Tryptophan itself does not regulate the fusion operon, since the trp repressor and its operator are absent or non-functional in the context of the fusion.

Analyzing the Given Scenarios

Let’s evaluate each scenario in the context of the fusion operon:

A. Tryptophan will be synthesized in a medium containing lactose and tryptophan.

• Explanation: In the fusion operon, tryptophan synthesis is controlled by the lac regulatory system. Lactose (or an analog) is required to induce the operon. However, the question states that the medium contains both lactose and tryptophan.

  • Lactose: Induces the operon by inactivating the lac repressor.

  • Tryptophan: Does not repress the fusion operon because the trp regulatory system is absent.

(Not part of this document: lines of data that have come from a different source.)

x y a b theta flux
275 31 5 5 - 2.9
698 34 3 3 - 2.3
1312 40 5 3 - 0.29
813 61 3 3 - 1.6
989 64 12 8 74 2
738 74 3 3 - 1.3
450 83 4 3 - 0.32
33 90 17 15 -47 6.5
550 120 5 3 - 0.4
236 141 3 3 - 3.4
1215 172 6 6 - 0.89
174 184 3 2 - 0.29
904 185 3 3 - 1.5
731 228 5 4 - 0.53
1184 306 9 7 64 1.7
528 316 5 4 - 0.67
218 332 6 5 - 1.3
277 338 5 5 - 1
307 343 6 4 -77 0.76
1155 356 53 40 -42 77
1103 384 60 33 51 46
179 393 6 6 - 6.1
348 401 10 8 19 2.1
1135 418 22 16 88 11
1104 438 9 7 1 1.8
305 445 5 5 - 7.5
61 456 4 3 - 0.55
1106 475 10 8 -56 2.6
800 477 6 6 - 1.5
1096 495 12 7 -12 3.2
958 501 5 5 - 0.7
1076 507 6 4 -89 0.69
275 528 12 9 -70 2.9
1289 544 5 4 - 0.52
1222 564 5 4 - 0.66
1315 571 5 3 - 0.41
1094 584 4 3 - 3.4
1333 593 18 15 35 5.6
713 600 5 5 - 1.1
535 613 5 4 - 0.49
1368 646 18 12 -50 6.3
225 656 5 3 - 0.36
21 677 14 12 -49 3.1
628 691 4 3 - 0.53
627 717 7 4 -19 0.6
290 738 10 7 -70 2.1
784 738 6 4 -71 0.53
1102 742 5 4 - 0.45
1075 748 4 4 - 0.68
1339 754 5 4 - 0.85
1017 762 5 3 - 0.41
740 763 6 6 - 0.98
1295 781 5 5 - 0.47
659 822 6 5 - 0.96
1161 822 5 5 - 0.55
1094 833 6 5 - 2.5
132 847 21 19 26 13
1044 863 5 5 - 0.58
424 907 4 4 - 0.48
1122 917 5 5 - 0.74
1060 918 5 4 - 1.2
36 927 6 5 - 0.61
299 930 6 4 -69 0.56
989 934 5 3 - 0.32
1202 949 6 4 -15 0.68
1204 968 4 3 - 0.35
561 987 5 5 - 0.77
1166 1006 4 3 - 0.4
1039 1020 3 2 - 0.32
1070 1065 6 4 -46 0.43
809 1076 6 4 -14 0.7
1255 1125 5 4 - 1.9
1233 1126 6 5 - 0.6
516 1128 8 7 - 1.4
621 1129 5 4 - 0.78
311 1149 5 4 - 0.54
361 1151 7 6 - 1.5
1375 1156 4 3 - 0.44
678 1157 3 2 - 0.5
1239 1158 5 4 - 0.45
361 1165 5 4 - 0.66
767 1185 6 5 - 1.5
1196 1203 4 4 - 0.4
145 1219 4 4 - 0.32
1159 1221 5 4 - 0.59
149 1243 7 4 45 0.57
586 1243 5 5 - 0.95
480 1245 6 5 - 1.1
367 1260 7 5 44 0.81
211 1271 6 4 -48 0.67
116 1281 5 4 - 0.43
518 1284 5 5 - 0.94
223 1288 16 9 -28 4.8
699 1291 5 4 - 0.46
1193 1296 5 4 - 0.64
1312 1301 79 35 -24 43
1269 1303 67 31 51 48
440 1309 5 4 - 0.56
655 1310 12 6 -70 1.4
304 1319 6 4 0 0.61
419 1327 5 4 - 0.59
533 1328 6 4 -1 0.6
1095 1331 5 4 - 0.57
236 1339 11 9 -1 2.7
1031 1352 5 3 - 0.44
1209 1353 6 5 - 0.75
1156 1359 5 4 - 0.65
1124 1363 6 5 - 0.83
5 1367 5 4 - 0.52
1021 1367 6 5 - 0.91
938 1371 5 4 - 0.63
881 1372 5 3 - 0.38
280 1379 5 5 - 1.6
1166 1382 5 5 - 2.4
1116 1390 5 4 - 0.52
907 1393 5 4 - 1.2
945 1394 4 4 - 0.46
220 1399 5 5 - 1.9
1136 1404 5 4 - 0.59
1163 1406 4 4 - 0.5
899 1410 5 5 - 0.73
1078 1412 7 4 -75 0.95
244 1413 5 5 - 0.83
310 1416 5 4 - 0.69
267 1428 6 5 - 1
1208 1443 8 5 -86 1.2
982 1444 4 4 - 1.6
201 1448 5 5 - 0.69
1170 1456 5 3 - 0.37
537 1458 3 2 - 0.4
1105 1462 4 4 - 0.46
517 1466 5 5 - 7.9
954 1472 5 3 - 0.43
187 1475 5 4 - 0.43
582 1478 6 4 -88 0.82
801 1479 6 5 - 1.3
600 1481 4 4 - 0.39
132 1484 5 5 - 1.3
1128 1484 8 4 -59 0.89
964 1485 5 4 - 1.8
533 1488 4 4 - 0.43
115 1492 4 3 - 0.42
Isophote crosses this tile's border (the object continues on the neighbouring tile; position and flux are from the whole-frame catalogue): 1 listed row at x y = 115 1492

• Outcome: Tryptophan will be synthesized as long as lactose is present, even if tryptophan is present. This is because the fusion operon is not regulated by tryptophan.

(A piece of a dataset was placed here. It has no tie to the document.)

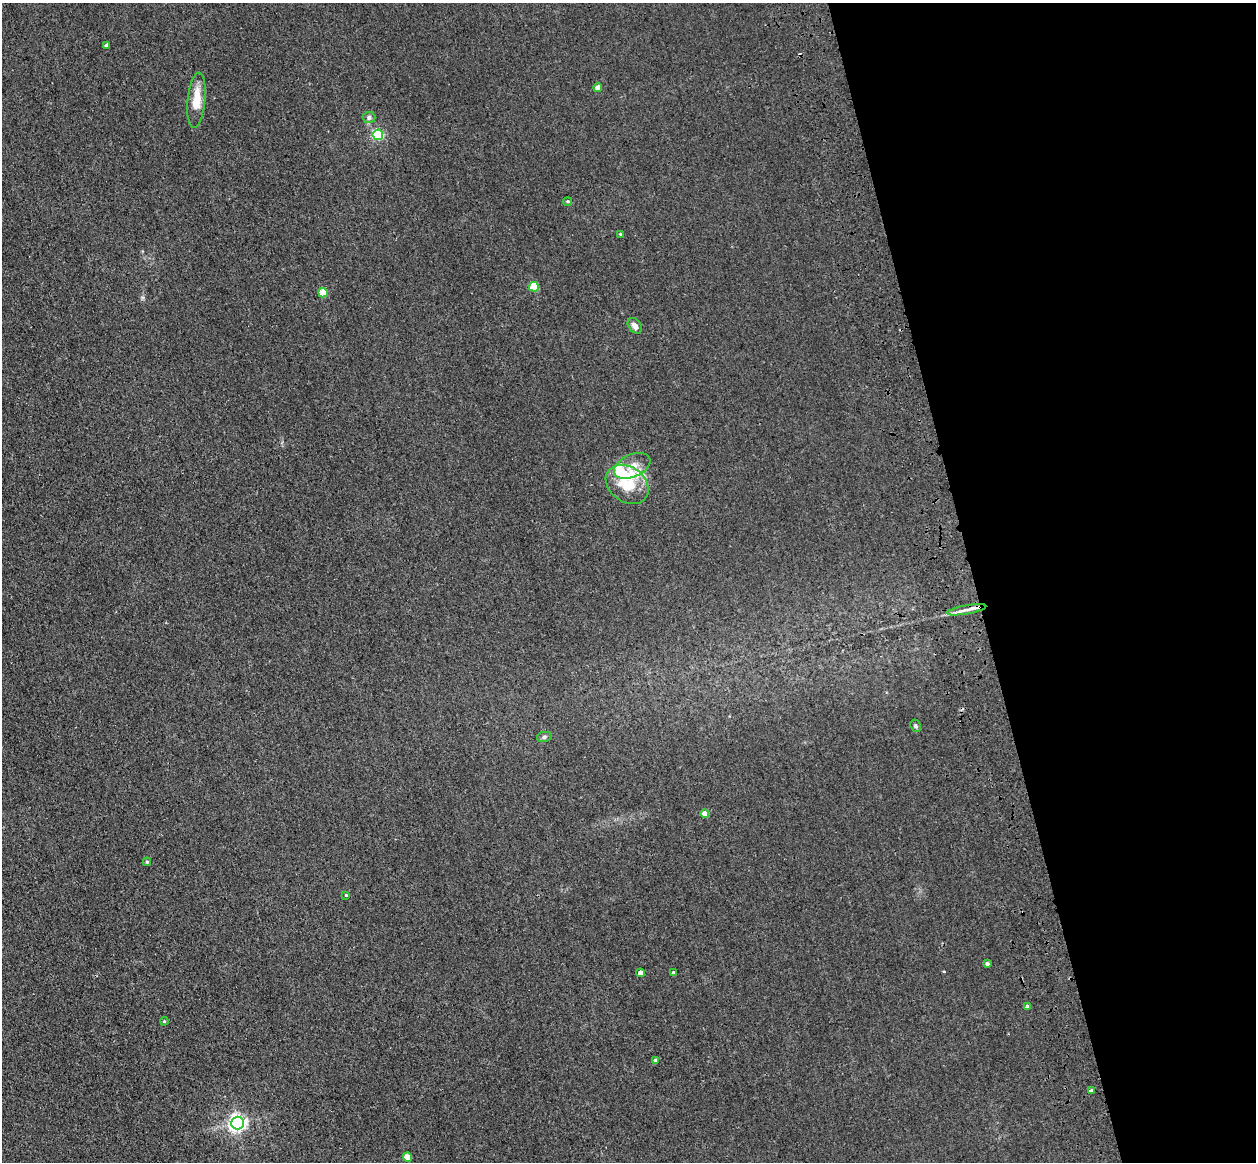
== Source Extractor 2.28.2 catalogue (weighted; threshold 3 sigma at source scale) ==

B. Tryptophan synthesis will be repressed in a medium containing glucose.

• Explanation: The lac operon is subject to catabolite repression by glucose. When glucose is present, cyclic AMP (cAMP) levels are low, and the cAMP-CRP complex is not formed, which is required for efficient transcription of the lac operon. As a result, the lac regulatory region (and thus the fusion operon) is repressed in the presence of glucose, regardless of lactose or tryptophan.

• Outcome: Tryptophan synthesis will be repressed in a medium containing glucose.

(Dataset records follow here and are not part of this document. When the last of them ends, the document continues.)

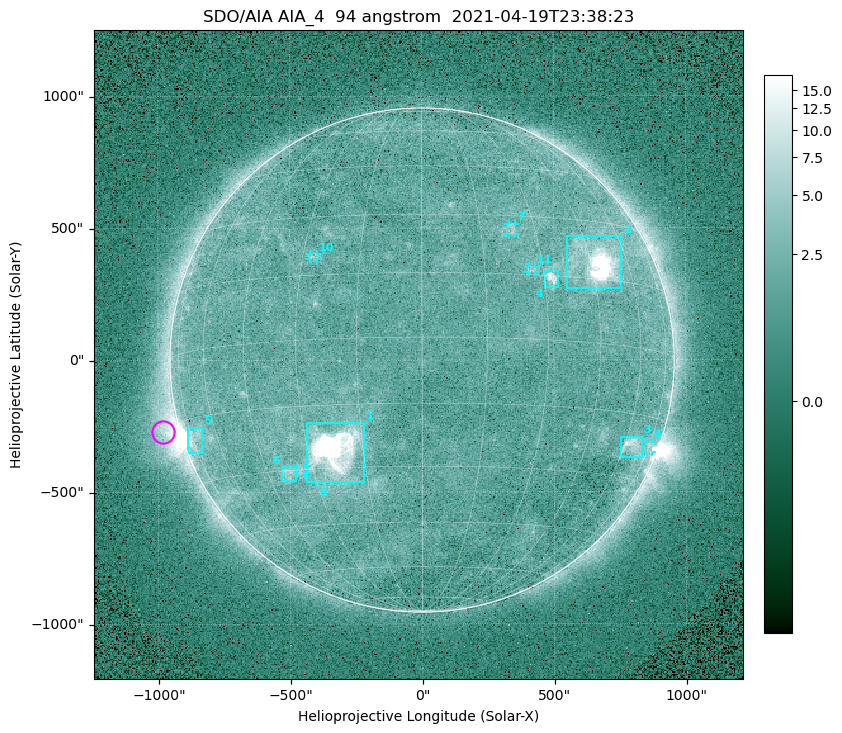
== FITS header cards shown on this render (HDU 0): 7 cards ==
TELESCOP= 'SDO/AIA '
INSTRUME= 'AIA_4   '
WAVELNTH=                   94
WAVEUNIT= 'angstrom'
DATE-OBS= '2021-04-19T23:38:23.12'
CTYPE1  = 'HPLN-TAN'
CTYPE2  = 'HPLT-TAN'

C. Tryptophan synthesis will take place only in the absence of sufficient tryptophan in the medium.

• Explanation: In the wild-type trp operon, tryptophan synthesis is repressed when tryptophan is present. However, in the fusion operon, tryptophan synthesis is controlled by the lac regulatory system, not by tryptophan itself.

• Outcome: Tryptophan synthesis is not dependent on tryptophan levels, but on the presence of lactose and the absence of glucose. Therefore, this scenario is incorrect for the fusion operon.

Summary Table

Correct Option

Based on the analysis:

• A is correct: Tryptophan is synthesized when lactose is present, regardless of tryptophan.

• B is correct: Tryptophan synthesis is repressed when glucose is present.

• C is incorrect: Tryptophan synthesis is not regulated by tryptophan in the fusion operon.

Therefore, the correct option is (1) A and B.

Biological and Practical Implications

Understanding operon fusions is important for both basic research and biotechnology. By fusing the regulatory elements of one operon to the structural genes of another, scientists can engineer strains with novel regulatory properties. For example, a lac-trp fusion allows tryptophan synthesis to be induced by lactose, which can be useful for controlled expression in industrial or laboratory settings712.

Conclusion

In a strain of E. coli with a lac-trp fusion operon and lacking the wild-type trp operon, tryptophan synthesis is controlled by the lac regulatory system. Tryptophan is synthesized when lactose is present (even if tryptophan is present) and is repressed when glucose is present. It is not regulated by tryptophan itself. Thus, the correct description of the fusion operon’s behavior is given by options A and B.

Key Takeaway:
In a lac-trp fusion operon, tryptophan synthesis is induced by lactose and repressed by glucose, independent of tryptophan levels. The correct answer is (1) A and B.